_PASSAGE SHOWN_
====

Create an R script, name it “mh3511_hw_1_YOUR_NAME.R”, save it to a
folder where you keep all your homework. Type your solutions in that R
script. Insert comments, such as # Question 1
etc.
You will need to solve a few questions. In each of these questions, you will need to write one line of R code to do a certain computation task. In particular, you shouldn’t use loops, if-else statements, define functions etc (it is very good if you know how to use loops, but now this knowledge won’t be helpful).
Let us first load a few numeric vectors into R. Run the following commands (it is better to copy them into your R script):
x <- -5:6
y <- rep(c(1.5, -0.6, 0), 4)
z <- x / y
cat("x = \n")
x
cat("y = \n")
y
cat("z =\n")
z
## x =
## [1] -5 -4 -3 -2 -1 0 1 2 3 4 5 6
## y =
## [1] 1.5 -0.6 0.0 1.5 -0.6 0.0 1.5 -0.6 0.0 1.5 -0.6 0.0
## z =
## [1] -3.3333333 6.6666667 -Inf -1.3333333 1.6666667 NaN
## [7] 0.6666667 -3.3333333 Inf 2.6666667 -8.3333333 Inf
Write a single R command that prints the number of infinite entries
of a numeric vector. Now change it so that it prints the number of
positive infinite entries of a numeric vector. Test both commands on the
vector x/y
— you should get 3 and 2 respectively.
# ANSWER
# Number of infinite entries:
sum(is.infinite(z))

====

_JOBS_
- A) From the R homework instructions, reproduce the text from "You will need to solve" up to and including "rep(c(1.5, -0.6, 0), 4)".
- B) According to the R homework instructions, what counts should the two commands give when tested on the vector x/y?
- C) Summarize the R homework instructions in two sentences.

_SUPPLIED DATA_
====

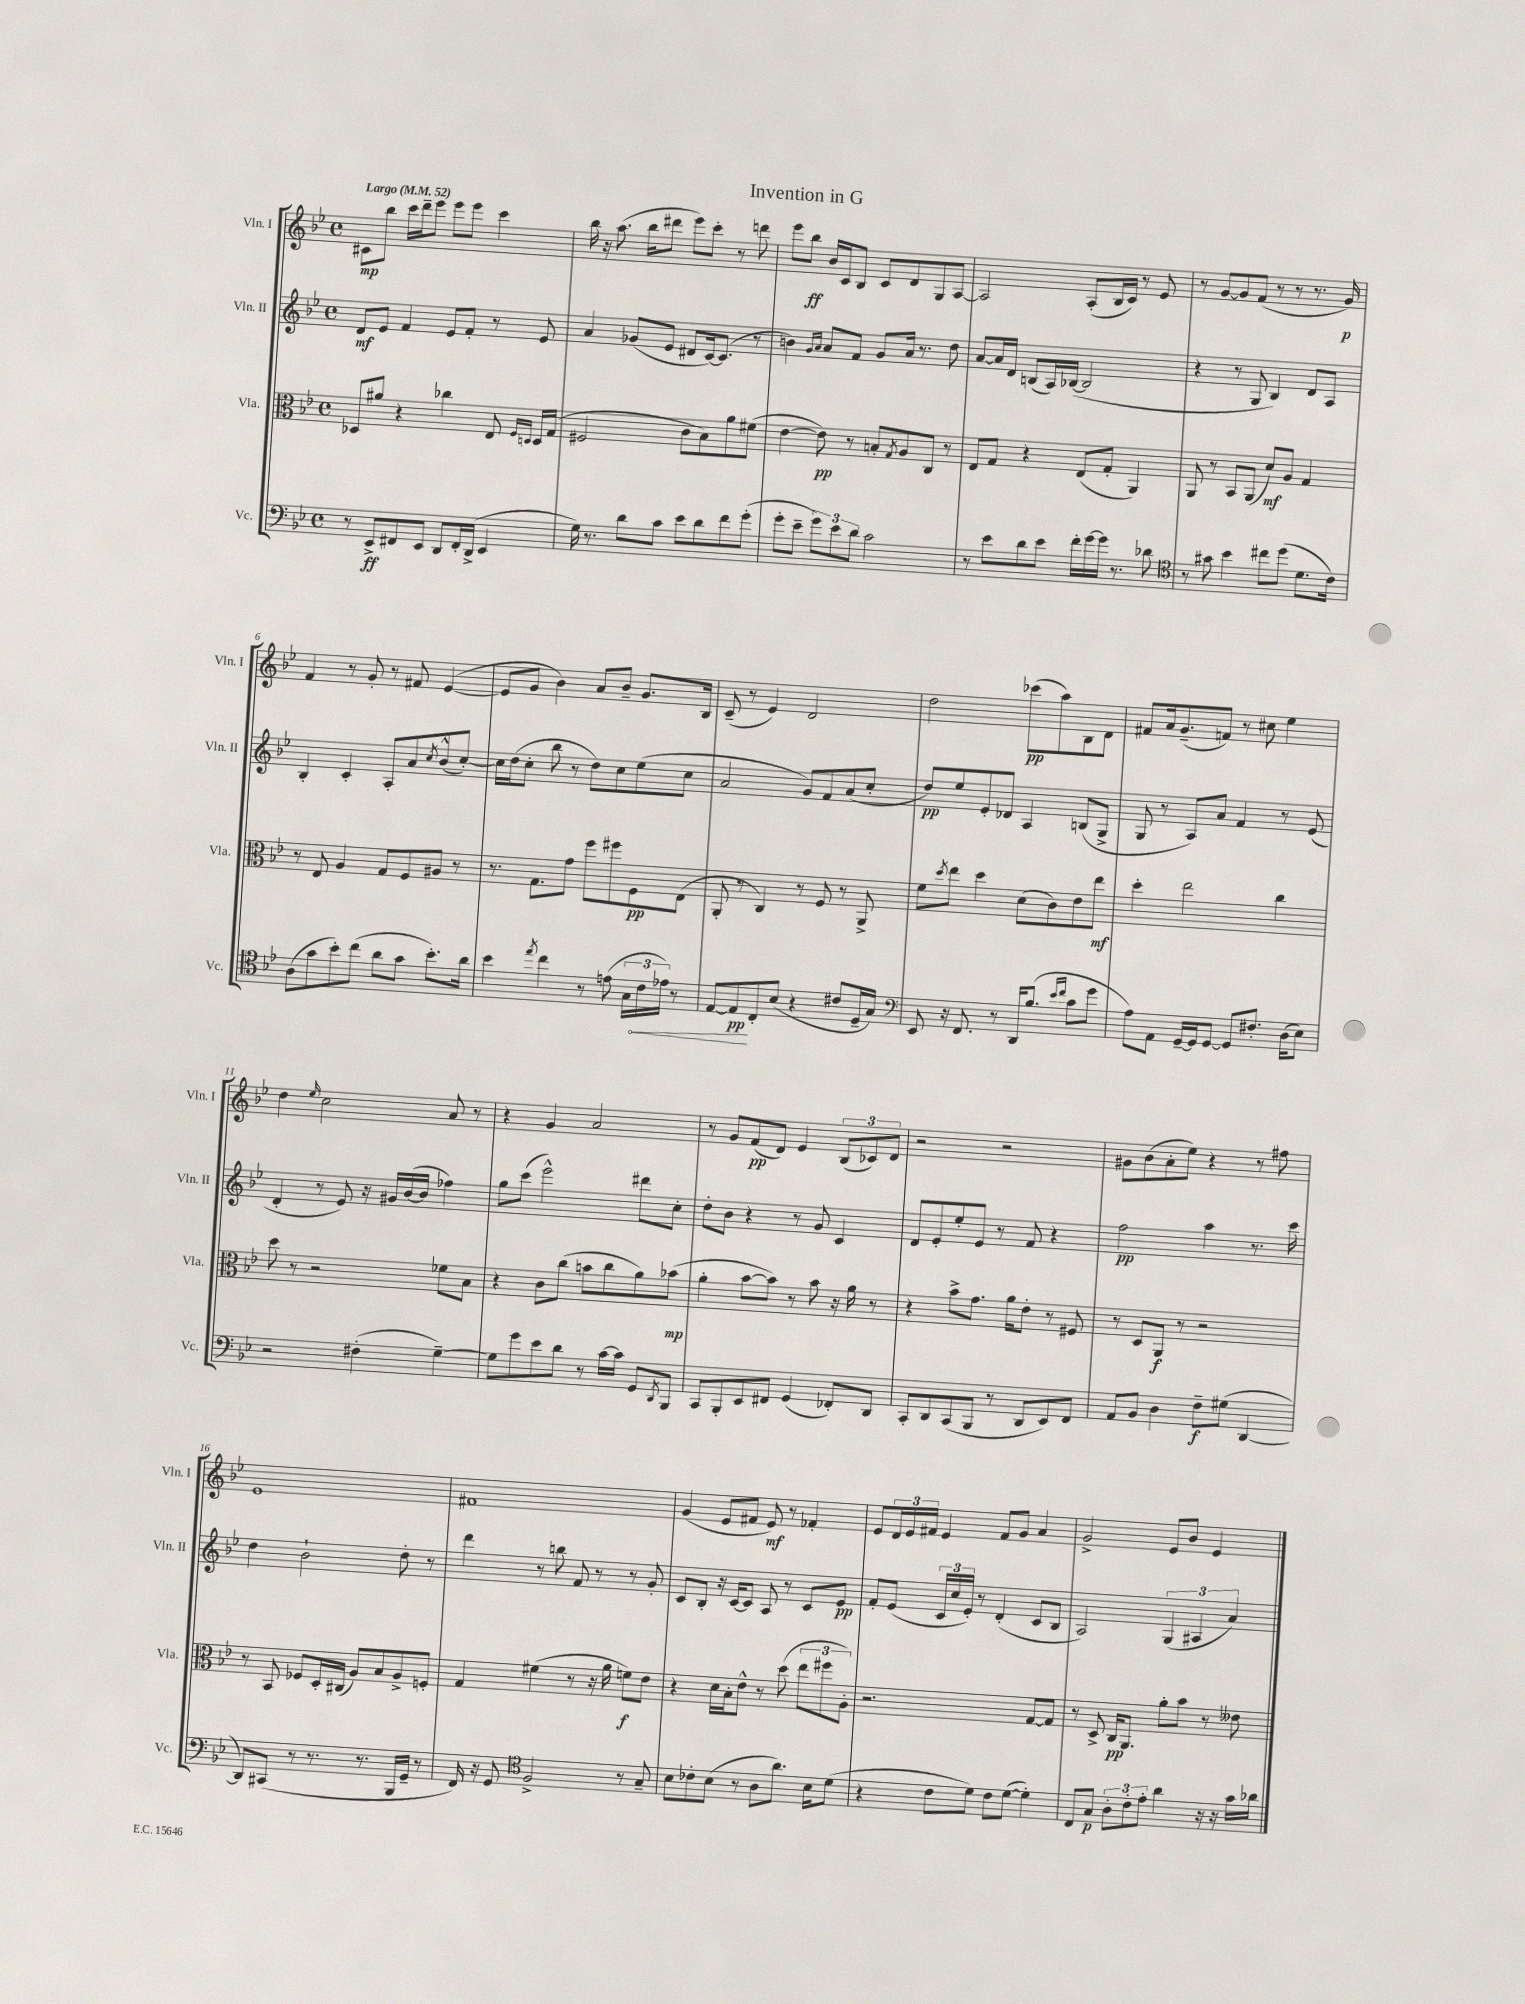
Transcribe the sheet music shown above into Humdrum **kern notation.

====

_WORKED SOLUTIONS_
- A)
You will need to solve a few questions. In each of these questions, you will need to write one line of R code to do a certain computation task. In particular, you shouldn’t use loops, if-else statements, define functions etc (it is very good if you know how to use loops, but now this knowledge won’t be helpful).
Let us first load a few numeric vectors into R. Run the following commands (it is better to copy them into your R script):
x <- -5:6
y <- rep(c(1.5, -0.6, 0), 4)

- B) They should give 3 and 2 respectively.

- C) The reader is told to create an R script named "mh3511_hw_1_YOUR_NAME.R", type solutions in it with comments, and answer each question with one line of R code, without loops, if-else statements or defined functions. After loading the vectors x, y and z = x / y, the task is to write a single command that prints the number of infinite entries of a numeric vector and then change it to count only the positive infinite entries, which on x/y should give 3 and 2.